Anyway, there is a very good chance that “Saturday Nights and Sunday Mornings” by the Counting Crows will immediately remind me of that time I got down to 240 pounds.
So yeah, check it out if that’s your thing.
But back to the task at hand. There is strong evidence, though I am not ready to call it incontrovertible, that the recent changes in the diet are working exactly as I had hoped.
After eating under 2,000 calories for six straight days, and going to the gym for five out of six days, I weighed in on Sunday morning at 267.4. Before I went to the gym around 6 p.m., I weighed in at 266.2 (Don’t ask me how I weighed less. I prefer not to question these things). Since I didn’t weigh myself on Monday, the first day of the changes, I can’t exactly say how much weight I lost. But I know that I am two or three pounds down from Thursday, since I was 269 then.
For the first time, I can see 240 clear ahead. In the distance, for sure, but clear ahead.
While living in the Colorado plains in 2005, I drove to the mountainous regions for work one weekend. There was a moment on that drive that parallels this quest so perfectly and obviously, that I just have to share it.

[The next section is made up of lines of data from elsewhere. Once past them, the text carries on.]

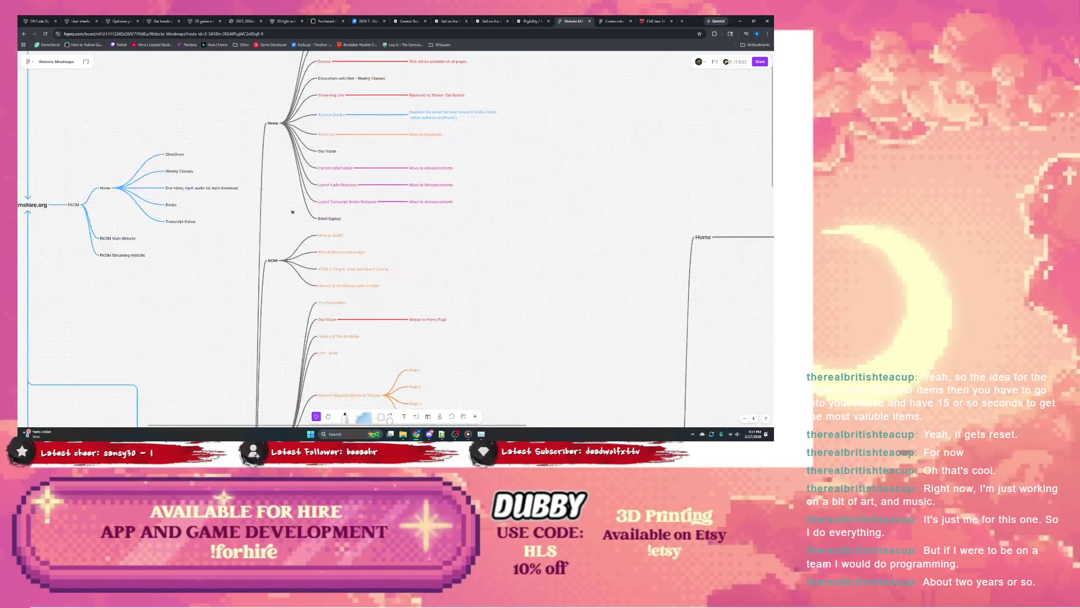
drag(479, 268, 244, 223)
scroll(244, 223, down, 5)
scroll(278, 253, down, 5)
scroll(338, 211, down, 5)
scroll(375, 175, up, 2)
scroll(375, 174, down, 2)
scroll(405, 194, down, 3)
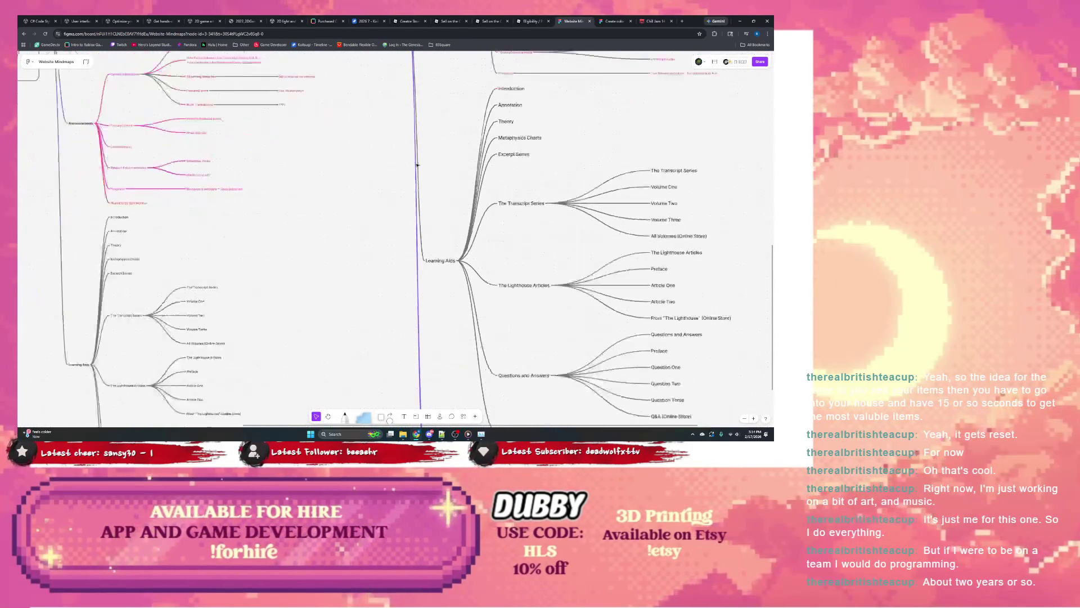
scroll(439, 211, down, 5)
scroll(464, 224, up, 2)
scroll(464, 224, up, 1)
scroll(464, 224, left, 1)
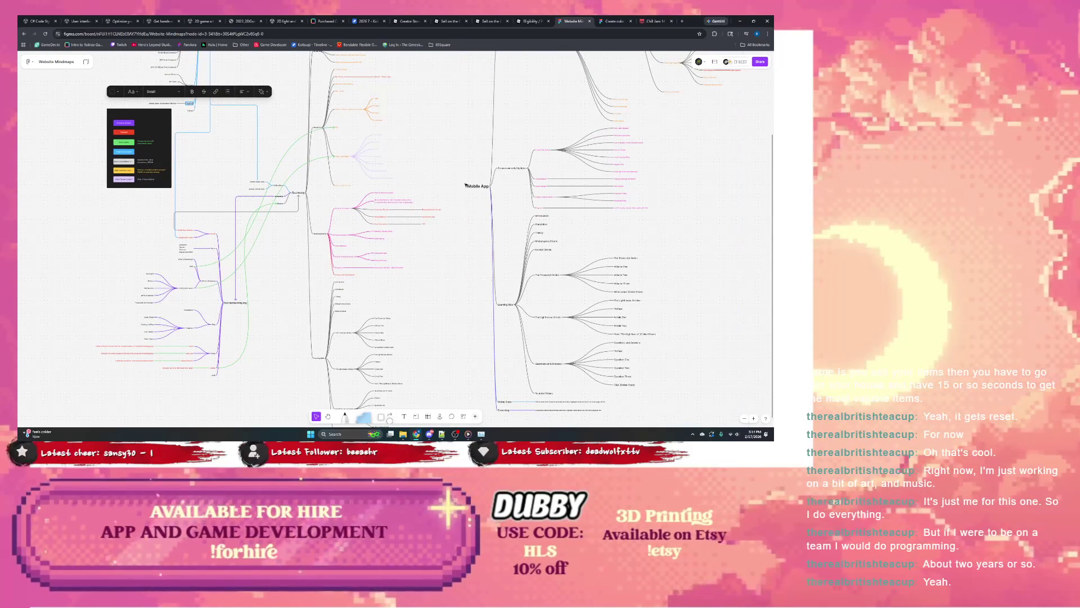
mouse_move(452, 177)
mouse_down()
mouse_move(541, 274)
mouse_move(428, 284)
mouse_up()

I drove through the flatlands, past the same cows and crops over and over again. Then, past a curve, there was a single mountain barely visible in the distance. Had it not been a perfect Colorado day, it would have been covered by the thinnest clouds. But it sat there like in a fifth grader’s diorama staring me down from at least 100 miles away. That mountain was at least two hours away by car. But I could see the snow line and the trees underneath it. That was the first time I saw mountains on that stop in Colorado (clarification: I did my internship in the very mountainous Colorado Springs back when I was in college), and it was the first time I realized they were actually there.